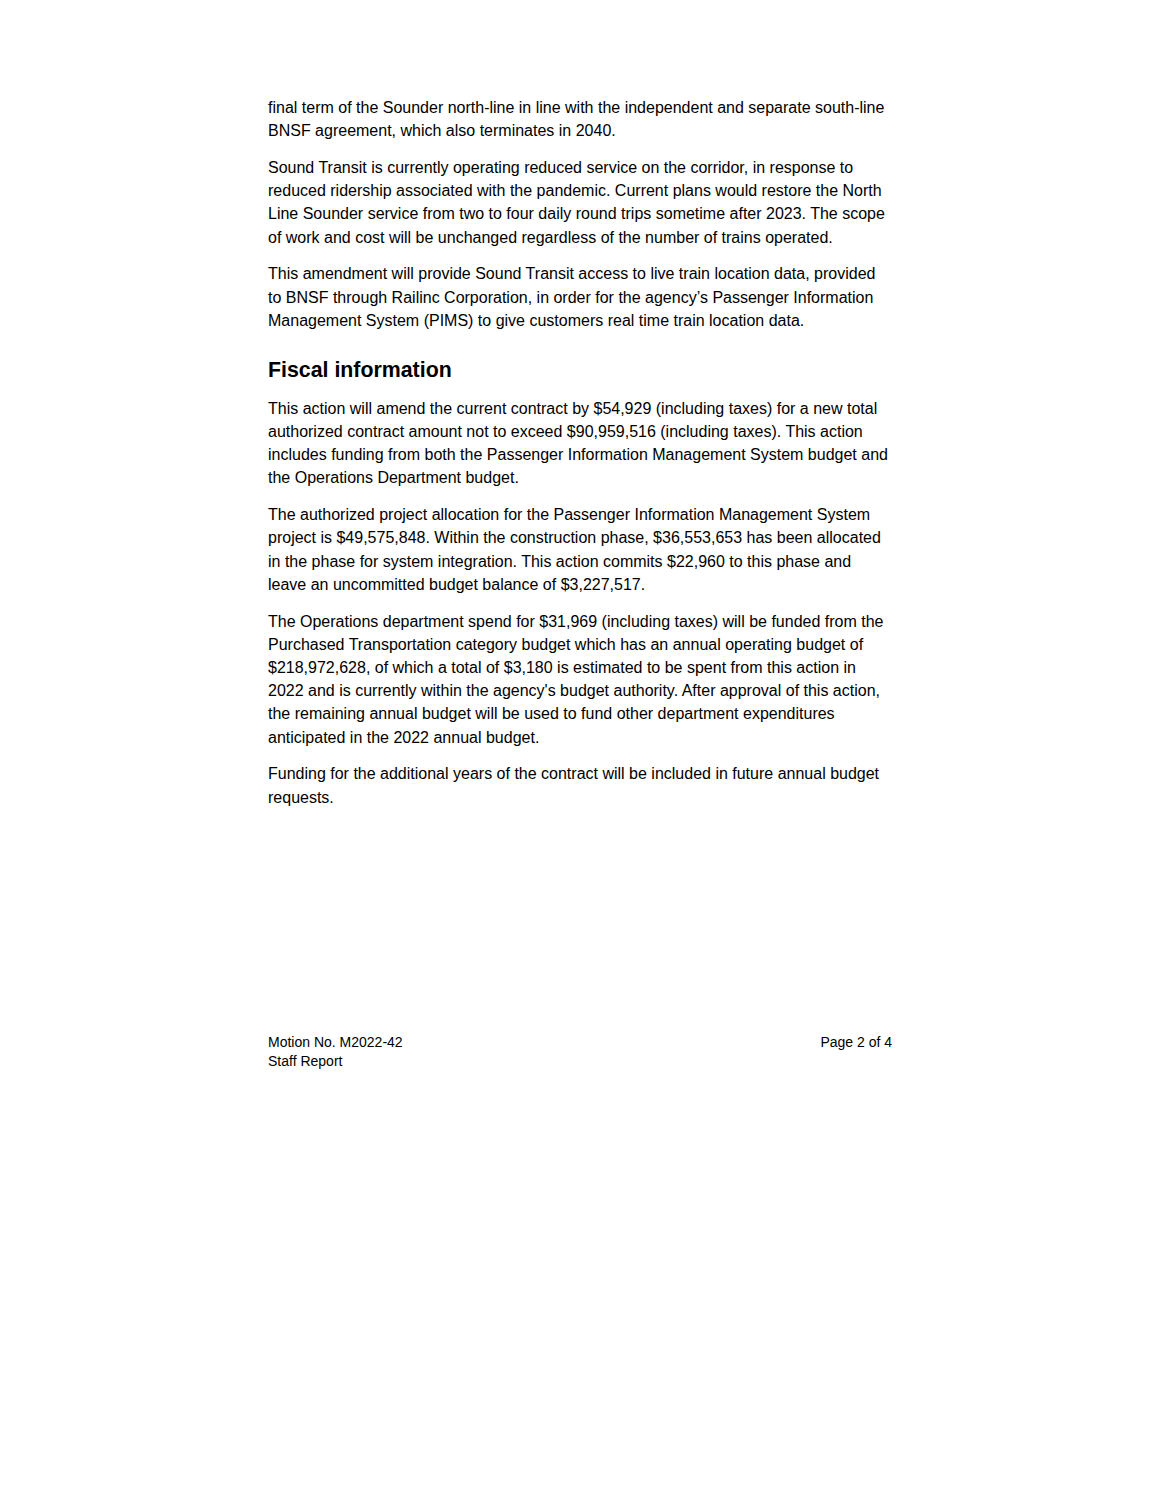final term of the Sounder north-line in line with the independent and separate south-line BNSF agreement, which also terminates in 2040.
Sound Transit is currently operating reduced service on the corridor, in response to reduced ridership associated with the pandemic. Current plans would restore the North Line Sounder service from two to four daily round trips sometime after 2023. The scope of work and cost will be unchanged regardless of the number of trains operated.
This amendment will provide Sound Transit access to live train location data, provided to BNSF through Railinc Corporation, in order for the agency’s Passenger Information Management System (PIMS) to give customers real time train location data.
Fiscal information
This action will amend the current contract by $54,929 (including taxes) for a new total authorized contract amount not to exceed $90,959,516 (including taxes). This action includes funding from both the Passenger Information Management System budget and the Operations Department budget.
The authorized project allocation for the Passenger Information Management System project is $49,575,848. Within the construction phase, $36,553,653 has been allocated in the phase for system integration. This action commits $22,960 to this phase and leave an uncommitted budget balance of $3,227,517.
The Operations department spend for $31,969 (including taxes) will be funded from the Purchased Transportation category budget which has an annual operating budget of $218,972,628, of which a total of $3,180 is estimated to be spent from this action in 2022 and is currently within the agency's budget authority. After approval of this action, the remaining annual budget will be used to fund other department expenditures anticipated in the 2022 annual budget.
Funding for the additional years of the contract will be included in future annual budget requests.
Motion No. M2022-42
Staff Report
Page 2 of 4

### Exercise requirements:
Please write out, exactly as they appear, the line that contains "Funding for the" and every line after it up to the end of the entries above, and no others.

### Answer to the problem:
Funding for the additional years of the contract will be included in future annual budget requests.
Motion No. M2022-42
Staff Report
Page 2 of 4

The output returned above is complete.